AWS Database Blog

How Dafiti migrated its most critical database to Amazon Aurora MySQL with minimal downtime and improved operational efficiency

This is a guest post by Paulo Ruy, Vagner Chagas, Database Engineers at Dafiti; along with Lucas Ferrari, Solutions Architect at AWS, and Sandro Mendes, Technical Account Manager at AWS.

In the dynamic world of digital retail, performance, resilience, and availability are not only desirable qualities, they are essential. Recently, Dafiti, a leading fashion and lifestyle ecommerce conglomerate operating in Brazil, Argentina, Chile, and Colombia, undertook a significant transformation of its critical database infrastructure by migrating from self-managed MySQL Server 5.7 on Amazon Elastic Compute Cloud (Amazon EC2) to Amazon Aurora MySQL-Compatible Edition. This strategic move improved the resiliency and efficiency of its database operations.

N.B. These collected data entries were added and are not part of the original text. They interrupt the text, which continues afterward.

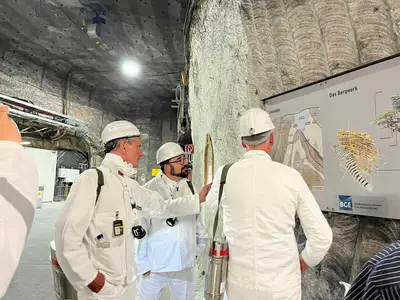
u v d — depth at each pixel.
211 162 3.01
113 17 4.98
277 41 1.58
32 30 5.73
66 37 5.99
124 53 6.57
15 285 3.10
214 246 1.06
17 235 0.51
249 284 0.96
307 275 1.36
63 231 1.08
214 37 2.69
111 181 1.26
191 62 4.27
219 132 2.55
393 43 1.03
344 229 1.17
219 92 2.53
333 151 1.21
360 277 0.61
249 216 1.00
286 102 1.50
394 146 0.98
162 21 5.04
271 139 1.16
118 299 1.15
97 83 8.90
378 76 1.04
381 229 1.03
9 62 6.67
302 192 0.98
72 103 8.67
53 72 7.90
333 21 1.25
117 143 1.36
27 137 9.30
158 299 1.85
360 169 1.09
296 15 1.45
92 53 6.74
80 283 1.06
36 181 0.59
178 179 2.00
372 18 1.09
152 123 11.12
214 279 1.03
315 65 1.34
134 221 1.31
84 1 4.58
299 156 1.40
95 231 1.17
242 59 1.93
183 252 1.79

At Dafiti, the decision to migrate to Amazon Aurora was driven by several critical business needs. The core database, which handles all purchasing transactions for digital platforms and businesses, needs to be scalable and highly resilient to support ongoing and future business growth. As a 100% digital company, Dafiti needed a database solution that could deliver transaction performance, provide high availability, and increase operational efficiency.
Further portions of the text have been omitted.